October 29, 2012 by · 2 Comments
Filed under: Social Brain 

I recently had a very interesting conversation with a colleague, stimulated by an exciting new project we’re about to embark on, which will explore attitudes to and perceptions of old age.

We discussed ways in which we might approach our research into the area, and considered the possibility of holding deliberative workshops with participants of varying ages. It seemed like it would be particularly helpful to talk to a group of what I’ve called ‘transitioners’ – people who are approaching ‘old age’ but not quite there yet.

Deciding on the actual age that would be appropriate to include in this group was trickier than you might think. My opening suggestion was that we go for the 60 to 70 range.

I’m sure I was somewhat influenced by thinking about my parents, who, in their early sixties, certainly don’t think of themselves as belonging to the category of ‘old age’. Both still working in some capacity, they recently holidayed by sea-kayaking off the coast of northern Scotland, in spite of autumnal gales and squally showers. Dad runs 10k in under fifty minutes, and last year Mum shifted several tonnes of millstone grit and built a 20 metre curved dry-stone wall out of it.

As life expectancy creeps up and the retirement age gets pushed higher, the boundaries of when exactly old age starts get fuzzier.

Of course, they’re showing some signs of ageing, and are perhaps starting to think about how they’ll fill their time once they’ve both completely withdrawn from work, but they’re definitely not there yet. Transitioners, for sure.

But, you can’t design research sampling techniques based mainly on personal reflections about your parents. After some more deliberation, we settled on 50-65 for the transitioners age group. Given that retirement usually starts around 65, it seemed that the fifteen years approaching this time could reasonably be considered as transitional.

These definitional challenges are slippery though. As life expectancy creeps up and the retirement age gets pushed higher, the boundaries of when exactly old age starts get fuzzier. Are we right to put fifty year olds in the transitioners category, when many of them may easily still have twenty or more years of working life left?

It’s perhaps not surprising that many people want to put off being classed as being ‘old’ for as long as possible, which suggests that there’s an assumption that oldness is fundamentally an undesirable state.

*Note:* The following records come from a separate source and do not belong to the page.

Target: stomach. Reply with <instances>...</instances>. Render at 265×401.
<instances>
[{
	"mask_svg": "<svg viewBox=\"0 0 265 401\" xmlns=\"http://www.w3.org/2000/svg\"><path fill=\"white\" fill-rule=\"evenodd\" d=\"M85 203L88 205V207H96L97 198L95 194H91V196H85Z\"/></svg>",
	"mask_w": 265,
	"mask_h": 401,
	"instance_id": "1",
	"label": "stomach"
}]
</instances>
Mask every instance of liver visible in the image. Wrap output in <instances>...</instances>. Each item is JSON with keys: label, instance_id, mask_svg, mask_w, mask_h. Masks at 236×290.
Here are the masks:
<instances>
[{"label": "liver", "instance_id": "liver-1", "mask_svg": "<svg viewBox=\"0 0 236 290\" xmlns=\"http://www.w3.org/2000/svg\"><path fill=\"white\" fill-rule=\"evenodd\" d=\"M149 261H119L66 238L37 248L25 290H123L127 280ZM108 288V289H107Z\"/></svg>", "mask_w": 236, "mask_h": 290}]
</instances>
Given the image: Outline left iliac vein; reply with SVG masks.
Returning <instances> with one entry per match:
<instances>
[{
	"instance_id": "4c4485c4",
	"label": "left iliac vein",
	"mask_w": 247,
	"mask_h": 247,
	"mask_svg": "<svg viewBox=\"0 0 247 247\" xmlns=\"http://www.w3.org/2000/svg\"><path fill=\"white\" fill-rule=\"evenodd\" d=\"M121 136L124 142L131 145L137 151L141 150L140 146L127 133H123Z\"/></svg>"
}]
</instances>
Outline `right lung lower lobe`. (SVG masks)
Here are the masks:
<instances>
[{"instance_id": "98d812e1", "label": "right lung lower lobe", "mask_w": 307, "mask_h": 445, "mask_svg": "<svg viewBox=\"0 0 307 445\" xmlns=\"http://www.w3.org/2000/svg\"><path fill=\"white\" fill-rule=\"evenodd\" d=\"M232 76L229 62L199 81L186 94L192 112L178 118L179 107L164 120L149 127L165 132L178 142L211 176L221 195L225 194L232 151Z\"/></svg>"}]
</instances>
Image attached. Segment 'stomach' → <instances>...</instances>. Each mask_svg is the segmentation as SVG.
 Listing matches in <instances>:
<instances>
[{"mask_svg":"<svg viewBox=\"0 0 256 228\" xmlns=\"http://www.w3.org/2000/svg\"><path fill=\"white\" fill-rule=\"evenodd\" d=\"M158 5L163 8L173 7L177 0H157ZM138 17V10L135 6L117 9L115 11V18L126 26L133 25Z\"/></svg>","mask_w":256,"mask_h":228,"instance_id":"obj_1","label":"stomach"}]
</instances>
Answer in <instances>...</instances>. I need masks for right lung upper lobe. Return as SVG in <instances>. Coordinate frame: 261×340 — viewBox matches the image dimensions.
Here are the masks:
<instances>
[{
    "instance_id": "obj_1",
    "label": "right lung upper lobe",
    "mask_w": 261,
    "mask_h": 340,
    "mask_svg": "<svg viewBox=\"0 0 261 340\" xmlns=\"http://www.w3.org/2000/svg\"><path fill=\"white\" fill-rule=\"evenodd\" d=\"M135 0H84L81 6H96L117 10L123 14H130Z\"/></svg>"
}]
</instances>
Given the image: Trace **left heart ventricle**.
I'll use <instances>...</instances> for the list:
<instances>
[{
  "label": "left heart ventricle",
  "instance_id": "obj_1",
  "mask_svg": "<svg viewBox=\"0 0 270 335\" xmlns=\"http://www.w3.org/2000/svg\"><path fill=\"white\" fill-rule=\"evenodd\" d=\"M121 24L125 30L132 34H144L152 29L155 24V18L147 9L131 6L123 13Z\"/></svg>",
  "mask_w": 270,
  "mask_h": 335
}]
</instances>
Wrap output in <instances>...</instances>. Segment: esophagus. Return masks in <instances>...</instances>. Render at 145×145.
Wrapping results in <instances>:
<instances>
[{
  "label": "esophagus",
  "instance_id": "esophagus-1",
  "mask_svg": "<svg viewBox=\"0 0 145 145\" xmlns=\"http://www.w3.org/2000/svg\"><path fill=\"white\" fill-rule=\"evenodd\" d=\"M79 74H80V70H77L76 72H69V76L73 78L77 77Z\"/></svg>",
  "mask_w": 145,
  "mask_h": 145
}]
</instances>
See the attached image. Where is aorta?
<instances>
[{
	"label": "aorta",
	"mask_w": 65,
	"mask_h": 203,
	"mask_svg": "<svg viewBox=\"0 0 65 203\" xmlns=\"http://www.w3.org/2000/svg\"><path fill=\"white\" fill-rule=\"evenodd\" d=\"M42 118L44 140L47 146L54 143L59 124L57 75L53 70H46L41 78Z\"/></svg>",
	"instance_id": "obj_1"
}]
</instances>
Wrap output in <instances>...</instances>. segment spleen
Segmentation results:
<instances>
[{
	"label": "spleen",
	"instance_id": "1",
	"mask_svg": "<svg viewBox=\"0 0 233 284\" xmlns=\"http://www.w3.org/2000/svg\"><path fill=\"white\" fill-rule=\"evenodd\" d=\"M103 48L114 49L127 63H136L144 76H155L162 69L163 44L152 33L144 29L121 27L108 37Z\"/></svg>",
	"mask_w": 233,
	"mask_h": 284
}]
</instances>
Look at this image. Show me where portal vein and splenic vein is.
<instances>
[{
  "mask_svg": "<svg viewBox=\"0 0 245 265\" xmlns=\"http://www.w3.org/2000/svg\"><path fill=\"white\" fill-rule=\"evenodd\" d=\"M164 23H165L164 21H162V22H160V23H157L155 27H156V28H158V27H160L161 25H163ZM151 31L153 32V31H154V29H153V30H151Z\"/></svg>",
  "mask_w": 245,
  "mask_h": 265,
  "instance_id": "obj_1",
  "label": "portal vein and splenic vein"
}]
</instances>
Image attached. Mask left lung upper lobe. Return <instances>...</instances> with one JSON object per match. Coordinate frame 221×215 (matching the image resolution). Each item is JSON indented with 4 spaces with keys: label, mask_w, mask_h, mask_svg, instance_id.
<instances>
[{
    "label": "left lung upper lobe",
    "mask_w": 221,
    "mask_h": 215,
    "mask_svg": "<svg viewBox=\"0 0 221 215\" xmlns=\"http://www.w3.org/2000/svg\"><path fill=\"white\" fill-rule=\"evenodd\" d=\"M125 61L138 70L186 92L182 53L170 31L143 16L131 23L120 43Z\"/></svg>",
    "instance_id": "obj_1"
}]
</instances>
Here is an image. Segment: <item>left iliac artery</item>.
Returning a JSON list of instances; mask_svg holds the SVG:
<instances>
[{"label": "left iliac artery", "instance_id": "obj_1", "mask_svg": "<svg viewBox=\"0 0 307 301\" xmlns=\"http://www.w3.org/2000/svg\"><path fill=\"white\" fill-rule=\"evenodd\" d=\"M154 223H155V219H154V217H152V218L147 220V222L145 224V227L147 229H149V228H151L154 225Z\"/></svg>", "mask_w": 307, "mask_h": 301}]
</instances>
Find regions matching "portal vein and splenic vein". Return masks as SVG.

This puts me in mind of my Granny, who is now 93. She has some health problems now, but until very recently she would talk of going to visit her ‘old ladies’ in the nursing home. Practically all of the women she visited were younger than her, but she nevertheless thought of them as ‘old’ and herself presumably as younger if not young.

It’s charming and amusing, but is it also patronising for me and other relations to laugh at Granny for refusing to define herself as old?

Perhaps her insistence on holding onto her sense of identity as not being primarily defined by old age is indicative of a society-wide negativity about old age. Why should we feel bad about entering old age? Can we rescue the social status of old age to make it, if not desirable, then at least not something to be feared?